Discussions are currently underway in Albany to extend prevailing wage requirements to private construction projects and could cost New York City thousands of jobs. Elected officials should heed the warnings of community leaders and push back against powerful unions that are advancing their own agenda at the expense of New York’s working class.
The dangers of expanding the prevailing wage to private work projects are numerous. First, advancing this initiative neglects to consider the negative consequences it will have on the city’s working families. In the past, Governor Cuomo has said, “Construction with public subsidies should be subject to the prevailing wage so they’re built right, they’re built fairly, they’re built union.” However, there’s no guarantee that this requirement will result in projects being built right and fairly—instead, the only thing it assures is that non-union workers are forced out of the hiring pool as developers are forced to hire union.

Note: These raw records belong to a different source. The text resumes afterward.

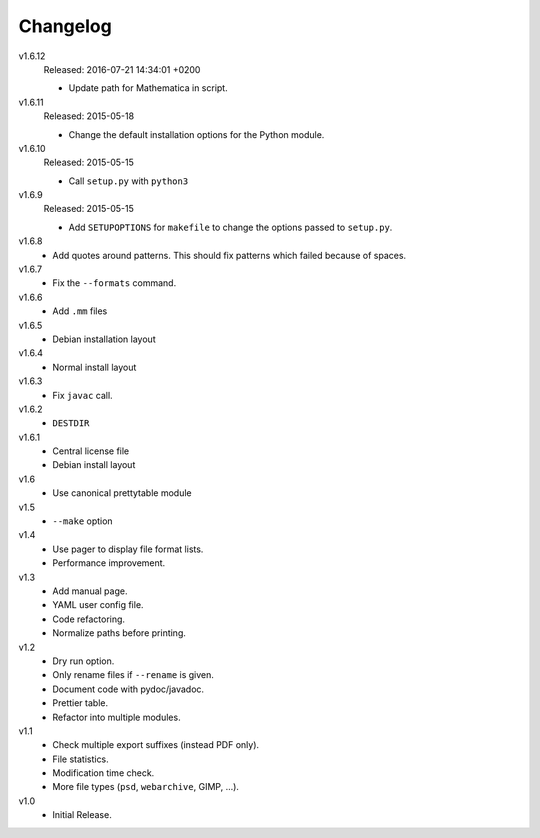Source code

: .. Copyright © 2013-2016 Martin Ueding <dev@martin-ueding.de>

#########
Changelog
#########

v1.6.12
    Released: 2016-07-21 14:34:01 +0200

    - Update path for Mathematica in script.

v1.6.11
    Released: 2015-05-18

    - Change the default installation options for the Python module.

v1.6.10
    Released: 2015-05-15

    - Call ``setup.py`` with ``python3``

v1.6.9
    Released: 2015-05-15

    - Add ``SETUPOPTIONS`` for ``makefile`` to change the options passed to
      ``setup.py``.

v1.6.8
    - Add quotes around patterns. This should fix patterns which failed because
      of spaces.

v1.6.7
    - Fix the ``--formats`` command.

v1.6.6
    - Add ``.mm`` files

v1.6.5
    - Debian installation layout

v1.6.4
    - Normal install layout

v1.6.3
    - Fix ``javac`` call.

v1.6.2
    - ``DESTDIR``

v1.6.1
    - Central license file
    - Debian install layout

v1.6
    - Use canonical prettytable module

v1.5
    - ``--make`` option

v1.4
    - Use pager to display file format lists.
    - Performance improvement.

v1.3
    - Add manual page.
    - YAML user config file.
    - Code refactoring.
    - Normalize paths before printing.

v1.2
    - Dry run option.
    - Only rename files if ``--rename`` is given.
    - Document code with pydoc/javadoc.
    - Prettier table.
    - Refactor into multiple modules.

v1.1
    - Check multiple export suffixes (instead PDF only).
    - File statistics.
    - Modification time check.
    - More file types (``psd``, ``webarchive``, GIMP, ...).

v1.0
    * Initial Release.
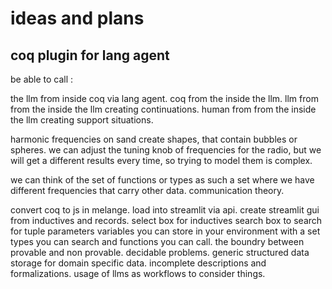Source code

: * ideas and plans
** coq plugin for lang agent
be able to call :

 the llm from inside coq via lang agent.
 coq from the inside the llm.
 llm from from the inside the llm
   creating continuations.
 human from from the inside the llm
   creating support situations.

harmonic frequencies on sand create shapes, that contain bubbles or spheres.
we can adjust the tuning knob of frequencies for the radio,
but we will get a different results every time, so trying to model them is
complex.

we can think of the set of functions or types as such a set where we have
different frequencies that carry other data. communication theory.



convert coq to js in melange.
load into streamlit via api.
create streamlit gui from inductives and records.
select box for inductives
search box to search for tuple parameters
variables you can store in your environment with
a set types you can search
and functions you can call.
the boundry between provable and non provable.
decidable problems.
generic structured data storage for domain specific data.
incomplete descriptions and formalizations.
usage of llms as workflows to consider things.
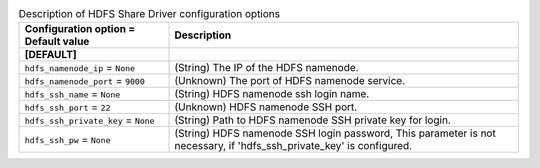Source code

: ..
    Warning: Do not edit this file. It is automatically generated from the
    software project's code and your changes will be overwritten.

    The tool to generate this file lives in openstack-doc-tools repository.

    Please make any changes needed in the code, then run the
    autogenerate-config-doc tool from the openstack-doc-tools repository, or
    ask for help on the documentation mailing list, IRC channel or meeting.

.. _manila-hdfs:

.. list-table:: Description of HDFS Share Driver configuration options
   :header-rows: 1
   :class: config-ref-table

   * - Configuration option = Default value
     - Description
   * - **[DEFAULT]**
     -
   * - ``hdfs_namenode_ip`` = ``None``
     - (String) The IP of the HDFS namenode.
   * - ``hdfs_namenode_port`` = ``9000``
     - (Unknown) The port of HDFS namenode service.
   * - ``hdfs_ssh_name`` = ``None``
     - (String) HDFS namenode ssh login name.
   * - ``hdfs_ssh_port`` = ``22``
     - (Unknown) HDFS namenode SSH port.
   * - ``hdfs_ssh_private_key`` = ``None``
     - (String) Path to HDFS namenode SSH private key for login.
   * - ``hdfs_ssh_pw`` = ``None``
     - (String) HDFS namenode SSH login password, This parameter is not necessary, if 'hdfs_ssh_private_key' is configured.
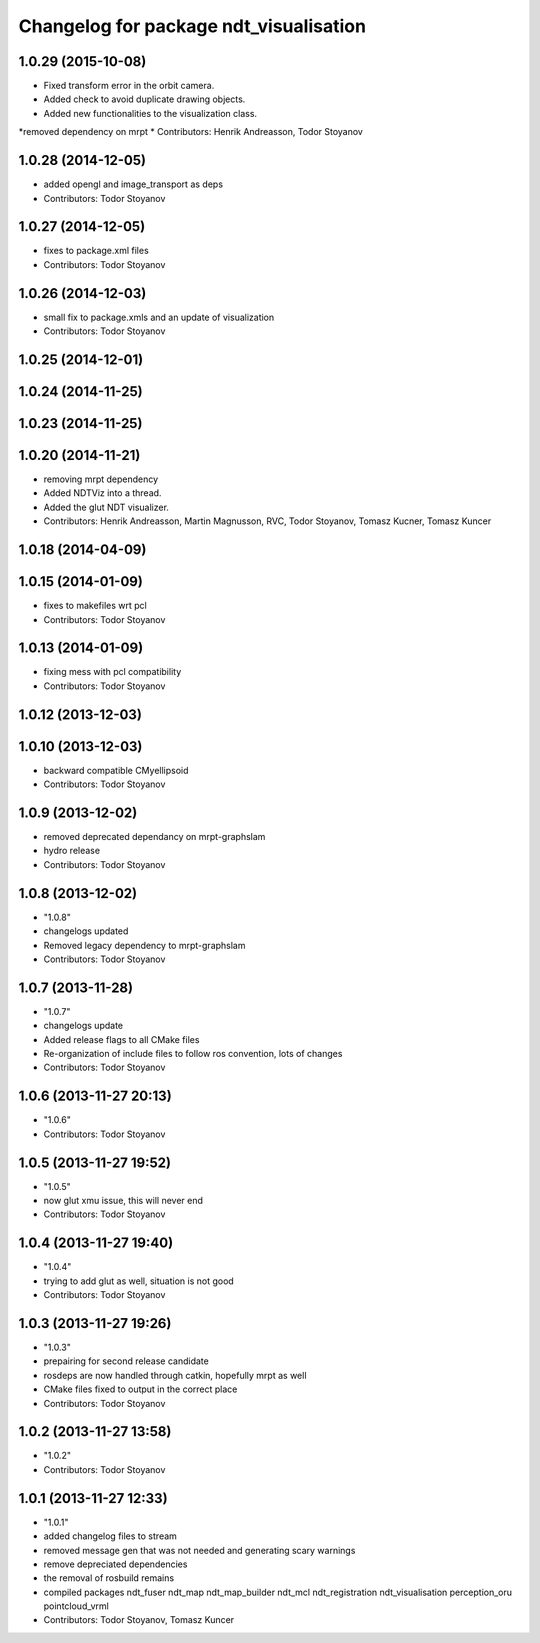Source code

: ^^^^^^^^^^^^^^^^^^^^^^^^^^^^^^^^^^^^^^^
Changelog for package ndt_visualisation
^^^^^^^^^^^^^^^^^^^^^^^^^^^^^^^^^^^^^^^

1.0.29 (2015-10-08)
-------------------
* Fixed transform error in the orbit camera.
* Added check to avoid duplicate drawing objects.
* Added new functionalities to the visualization class.
*removed dependency on mrpt
* Contributors: Henrik Andreasson, Todor Stoyanov

1.0.28 (2014-12-05)
-------------------
* added opengl and image_transport as deps
* Contributors: Todor Stoyanov

1.0.27 (2014-12-05)
-------------------
* fixes to package.xml files
* Contributors: Todor Stoyanov

1.0.26 (2014-12-03)
-------------------
* small fix to package.xmls and an update of visualization
* Contributors: Todor Stoyanov

1.0.25 (2014-12-01)
-------------------

1.0.24 (2014-11-25)
-------------------

1.0.23 (2014-11-25)
-------------------

1.0.20 (2014-11-21)
-------------------
* removing mrpt dependency
* Added NDTViz into a thread.
* Added the glut NDT visualizer.
* Contributors: Henrik Andreasson, Martin Magnusson, RVC, Todor Stoyanov, Tomasz Kucner, Tomasz Kuncer

1.0.18 (2014-04-09)
-------------------

1.0.15 (2014-01-09)
-------------------
* fixes to makefiles wrt pcl
* Contributors: Todor Stoyanov

1.0.13 (2014-01-09)
-------------------
* fixing mess with pcl compatibility
* Contributors: Todor Stoyanov

1.0.12 (2013-12-03)
-------------------

1.0.10 (2013-12-03)
-------------------
* backward compatible CMyellipsoid
* Contributors: Todor Stoyanov

1.0.9 (2013-12-02)
------------------
* removed deprecated dependancy on mrpt-graphslam
* hydro release
* Contributors: Todor Stoyanov

1.0.8 (2013-12-02)
------------------
* "1.0.8"
* changelogs updated
* Removed legacy dependency to mrpt-graphslam
* Contributors: Todor Stoyanov

1.0.7 (2013-11-28)
------------------
* "1.0.7"
* changelogs update
* Added release flags to all CMake files
* Re-organization of include files to follow ros convention, lots of changes
* Contributors: Todor Stoyanov

1.0.6 (2013-11-27 20:13)
------------------------
* "1.0.6"
* Contributors: Todor Stoyanov

1.0.5 (2013-11-27 19:52)
------------------------
* "1.0.5"
* now glut xmu issue, this will never end
* Contributors: Todor Stoyanov

1.0.4 (2013-11-27 19:40)
------------------------
* "1.0.4"
* trying to add glut as well, situation is not good
* Contributors: Todor Stoyanov

1.0.3 (2013-11-27 19:26)
------------------------
* "1.0.3"
* prepairing for second release candidate
* rosdeps are now handled through catkin, hopefully mrpt as well
* CMake files fixed to output in the correct place
* Contributors: Todor Stoyanov

1.0.2 (2013-11-27 13:58)
------------------------
* "1.0.2"
* Contributors: Todor Stoyanov

1.0.1 (2013-11-27 12:33)
------------------------
* "1.0.1"
* added changelog files to stream
* removed message gen that was not needed and generating scary warnings
* remove depreciated dependencies
* the removal of rosbuild remains
* compiled packages ndt_fuser  ndt_map  ndt_map_builder  ndt_mcl  ndt_registration  ndt_visualisation  perception_oru  pointcloud_vrml
* Contributors: Todor Stoyanov, Tomasz Kuncer
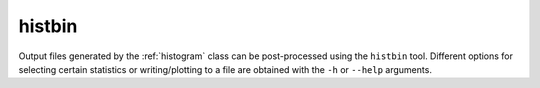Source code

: .. File       : histbin.rst
.. Created    : Thu Jan 16 2020 06:31:49 PM (+0100)
.. Author     : Fabian Wermelinger
.. Description: tools/histbin documentation
.. Copyright 2020 ETH Zurich. All Rights Reserved.

.. _histbin:

histbin
^^^^^^^

Output files generated by the :ref:`histogram` class can be post-processed using
the ``histbin`` tool.  Different options for selecting certain statistics or
writing/plotting to a file are obtained with the ``-h`` or ``--help`` arguments.

.. TODO: [fabianw@mavt.ethz.ch; 2020-01-18] Histogram.h example?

As a result, any efforts to extend the prevailing wage to private projects directly impacts workers of color, who make up the majority of the non-union workforce. Per industry data, roughly three quarters of non-union workers are either black or Latino and live in one of the city’s five boroughs. This is in part due to the fact that unions have historically imposed barriers to entry for people of color, which persist to this day. Just two months ago, for example, six African-American engineers at the LaGuardia Airport renovation project filed a lawsuit against the Operating Engineers Local 15 chapter for alleged discriminatory hiring practices and treatment by union supervisors.
Beyond the detrimental effects it would have on minority workers, instituting a prevailing wage requirement at private projects would actually diverge from the dominant trend in the city’s construction industry. According to our analysis of building permit numbers provided by the city, approximately 80 percent of private construction work is now being done by non-union workers.
Additionally, these workers have secured benefits on par with those of union members. On average, they earn $20 per hour, competitive health care packages, and 401(k) packages that allow them to secure their futures. Therefore, contrary to some misconceptions, opposition to prevailing wage does not equate disregard for workers’ rights.
Expanding the prevailing wage would also have a harmful effect on housing opportunities for many of these non-union workers. New York has an affordable housing shortage, and a prevailing wage will only make this housing crisis worse. The Independent Budget Office found that a prevailing wage requirement would increase construction costs by 23 percent. Additionally, such an increase would significantly alter Mayor de Blasio’s plan to create 80,000 desperately needed new affordable housing units, or simply cost an additional $4.2 billion.
Ultimately, those same hard-working New Yorkers who are being left out of prevailing wage discussions are the ones who stand to be affected most by it. Our elected leaders should stand up to powerful union interests and their agenda by securing the economic well-being of the construction industry and the workers that build it up.